Exercise prompt: For each entry below, please return its exact wording and leave out any picture.

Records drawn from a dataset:
══════════════════════════════

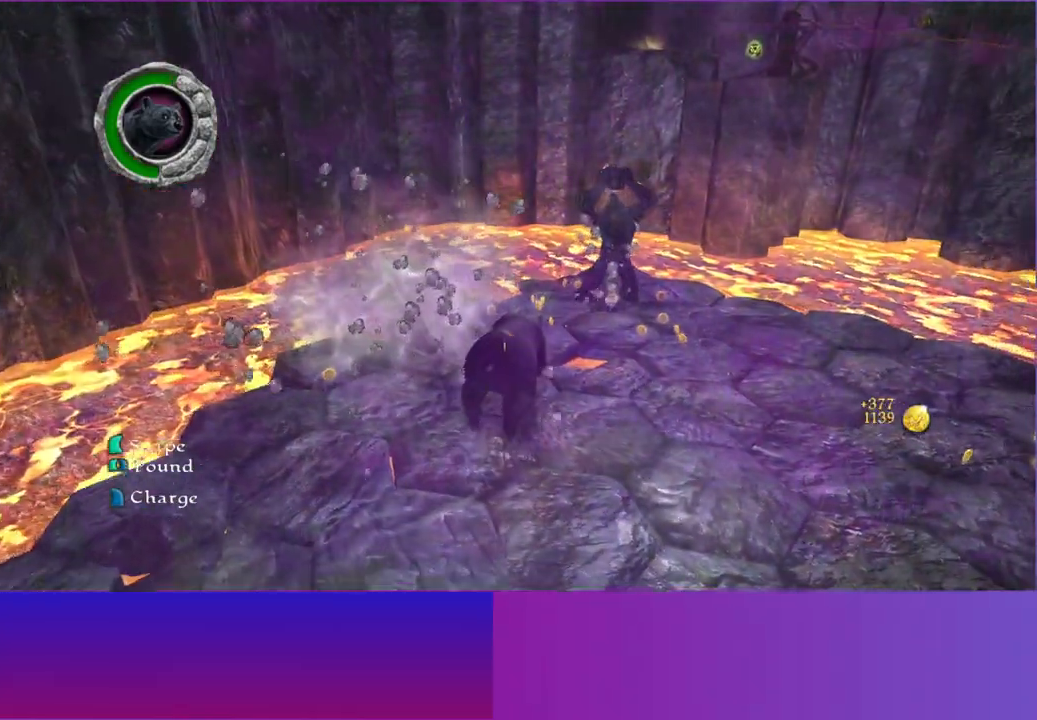
{"dt_ms": 1000, "buttons": ["X"], "left_stick": "up", "right_stick": "center", "button_events": [[250, "X", "down"], [333, "X", "up"], [450, "X", "down"], [533, "X", "up"], [633, "X", "down"], [717, "X", "up"], [817, "X", "down"], [900, "X", "up"], [1000, "X", "down"]]}
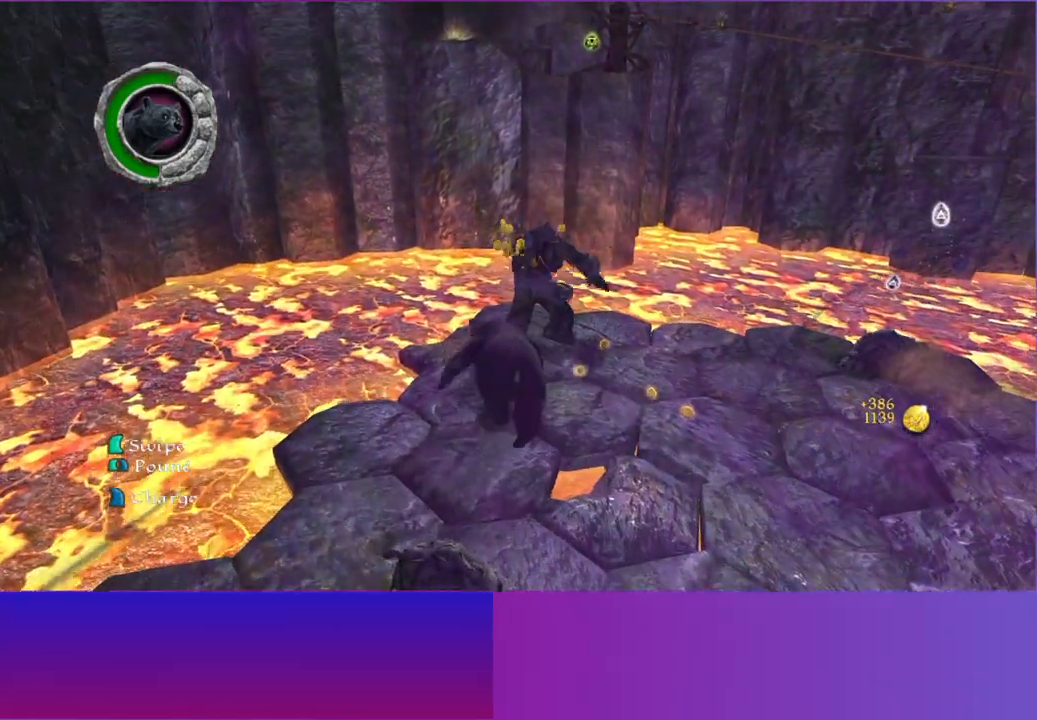
{"dt_ms": 500, "buttons": ["B"], "left_stick": "right", "right_stick": "center", "button_events": [[100, "X", "up"], [183, "X", "down"], [250, "X", "up"], [383, "B", "down"]]}
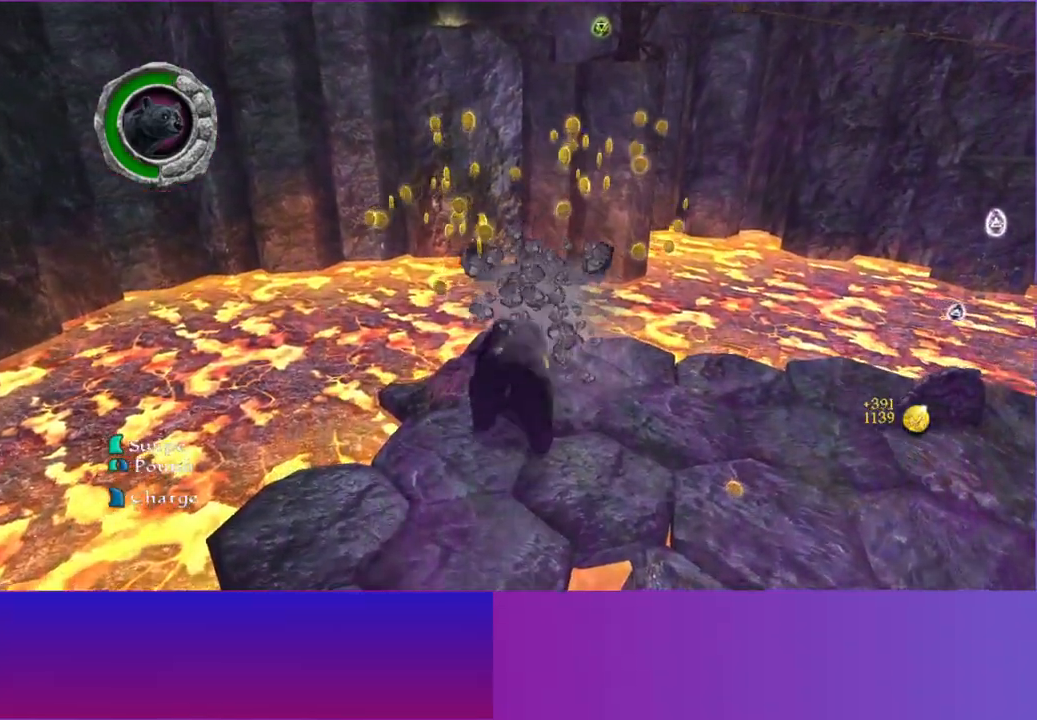
{"dt_ms": 500, "buttons": [], "left_stick": "right", "right_stick": "center", "button_events": [[333, "B", "up"]]}
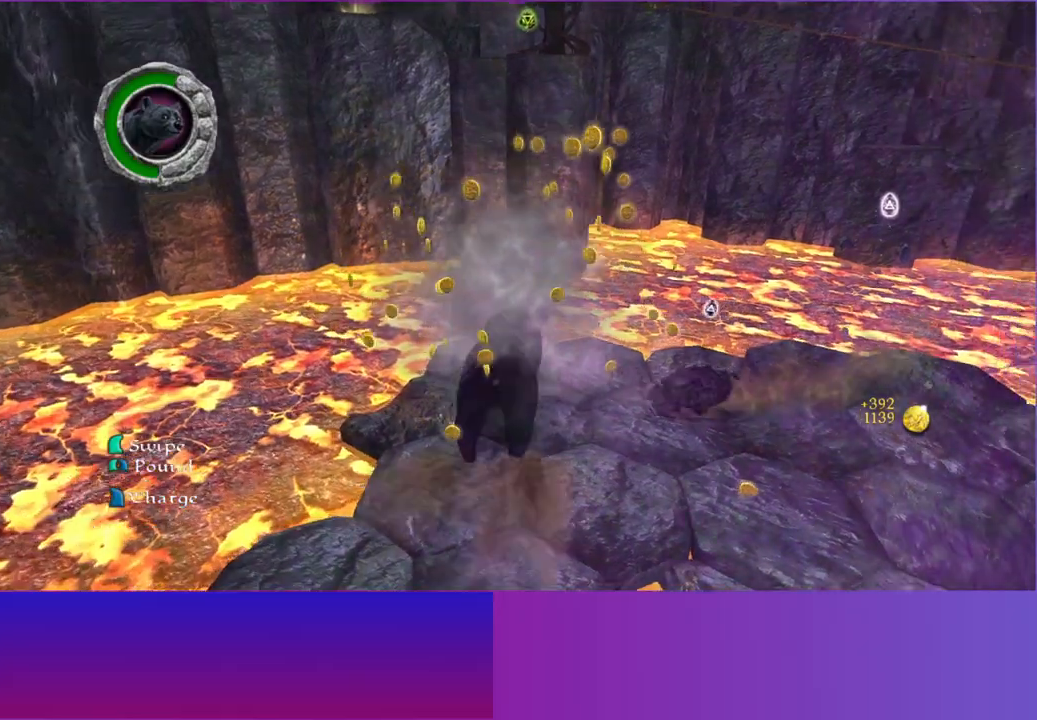
{"dt_ms": 500, "buttons": [], "left_stick": "right", "right_stick": "center", "button_events": [[83, "X", "down"], [217, "X", "up"], [350, "X", "down"], [450, "X", "up"]]}
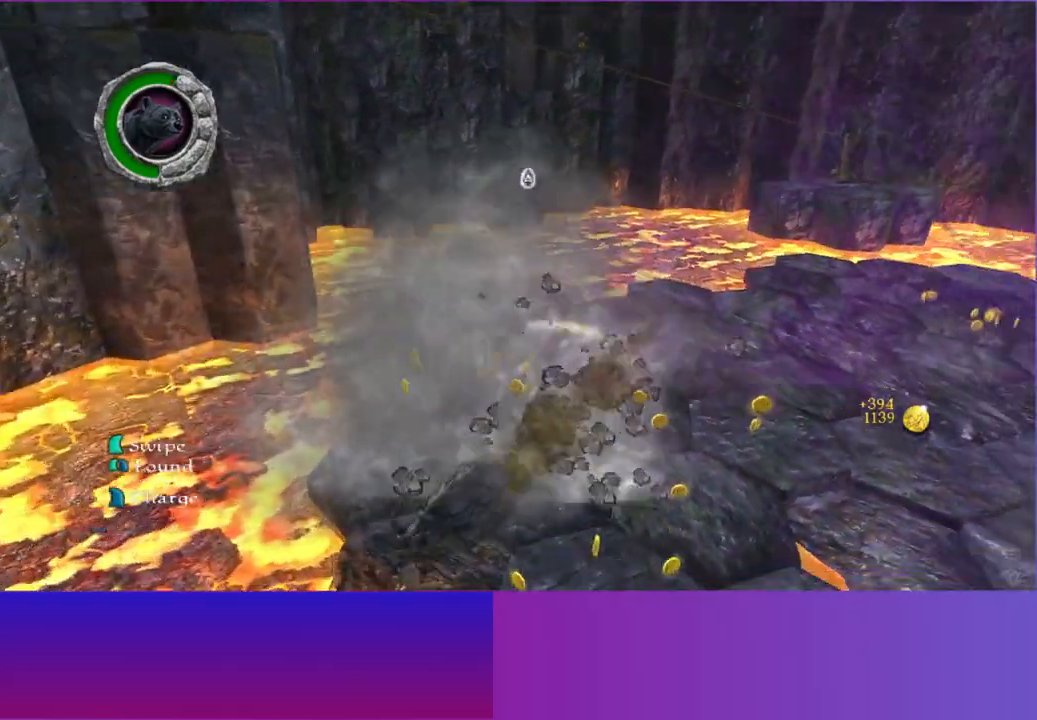
{"dt_ms": 500, "buttons": ["B"], "left_stick": "right", "right_stick": "center", "button_events": [[50, "X", "down"], [150, "X", "up"], [417, "B", "down"]]}
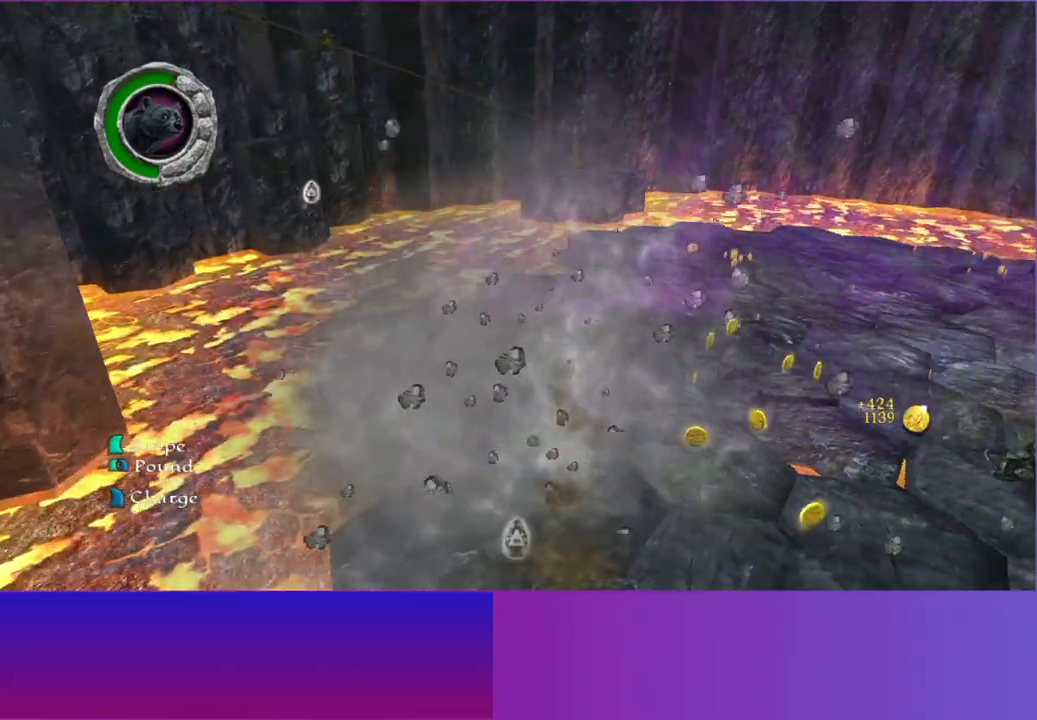
{"dt_ms": 500, "buttons": [], "left_stick": "right", "right_stick": "center", "button_events": [[450, "B", "up"]]}
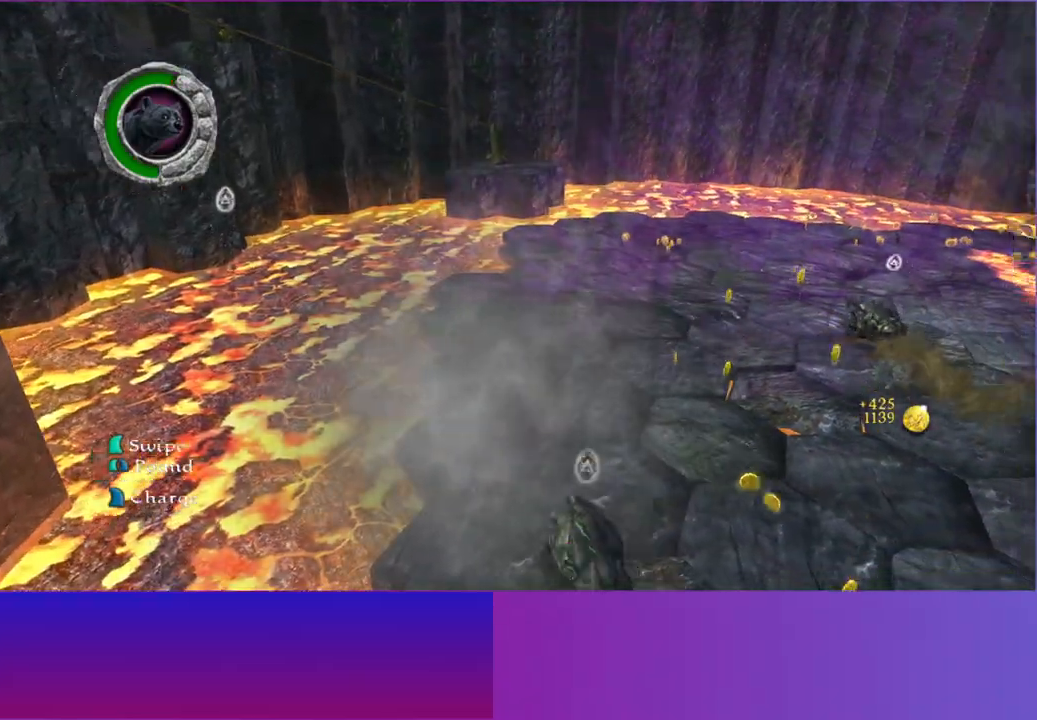
{"dt_ms": 500, "buttons": ["X"], "left_stick": "up-left", "right_stick": "center", "button_events": [[383, "X", "down"]]}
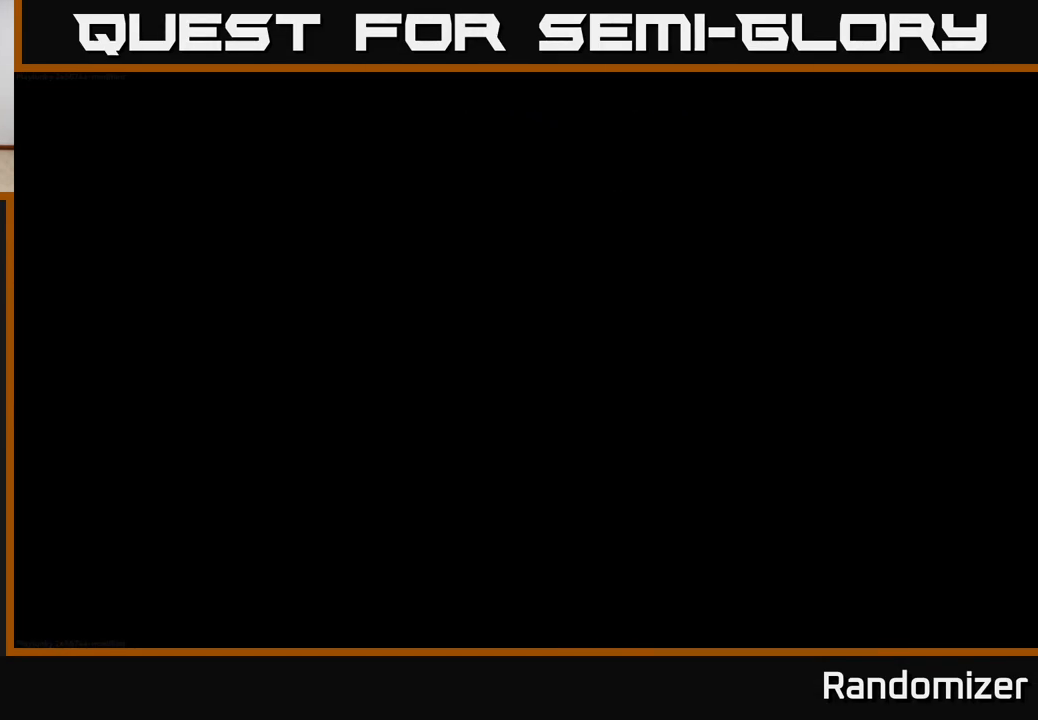
Gameplay with a controller (Xbox layout); each line is a JSON object with the inputs held at the frame after it. "events" lists button and stick changes between this image and that frame as [ms after this image, input, new state], when the widget could be followed in between.
{"buttons": [], "left_stick": "center", "right_stick": "center", "events": []}
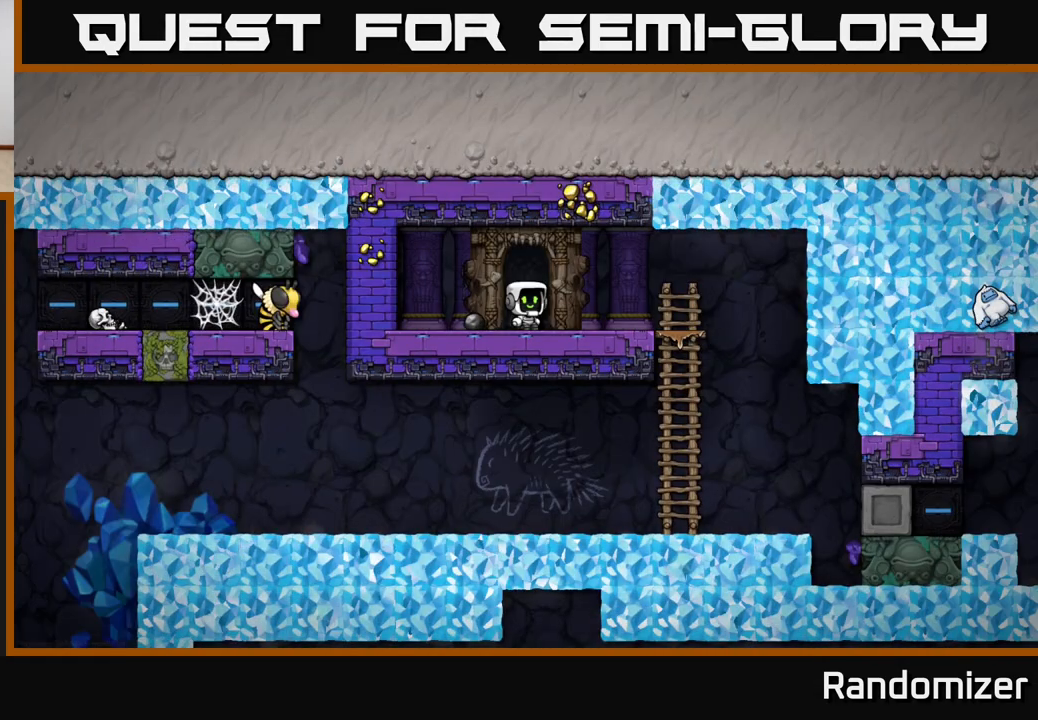
{"buttons": [], "left_stick": "right", "right_stick": "center", "events": [[367, "left_stick", "right"]]}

══════════════════════════════

Response area:
{"dt_ms": 1000, "buttons": ["X"], "left_stick": "up", "right_stick": "center", "button_events": [[250, "X", "down"], [333, "X", "up"], [450, "X", "down"], [533, "X", "up"], [633, "X", "down"], [717, "X", "up"], [817, "X", "down"], [900, "X", "up"], [1000, "X", "down"]]}
{"dt_ms": 500, "buttons": ["B"], "left_stick": "right", "right_stick": "center", "button_events": [[100, "X", "up"], [183, "X", "down"], [250, "X", "up"], [383, "B", "down"]]}
{"dt_ms": 500, "buttons": [], "left_stick": "right", "right_stick": "center", "button_events": [[333, "B", "up"]]}
{"dt_ms": 500, "buttons": [], "left_stick": "right", "right_stick": "center", "button_events": [[83, "X", "down"], [217, "X", "up"], [350, "X", "down"], [450, "X", "up"]]}
{"dt_ms": 500, "buttons": ["B"], "left_stick": "right", "right_stick": "center", "button_events": [[50, "X", "down"], [150, "X", "up"], [417, "B", "down"]]}
{"dt_ms": 500, "buttons": [], "left_stick": "right", "right_stick": "center", "button_events": [[450, "B", "up"]]}
{"dt_ms": 500, "buttons": ["X"], "left_stick": "up-left", "right_stick": "center", "button_events": [[383, "X", "down"]]}
Gameplay with a controller (Xbox layout); each line is a JSON object with the inputs held at the frame after it. "events" lists button and stick changes between this image and that frame as [ms after this image, input, new state], when the widget could be followed in between.
{"buttons": [], "left_stick": "center", "right_stick": "center", "events": []}
{"buttons": [], "left_stick": "right", "right_stick": "center", "events": [[367, "left_stick", "right"]]}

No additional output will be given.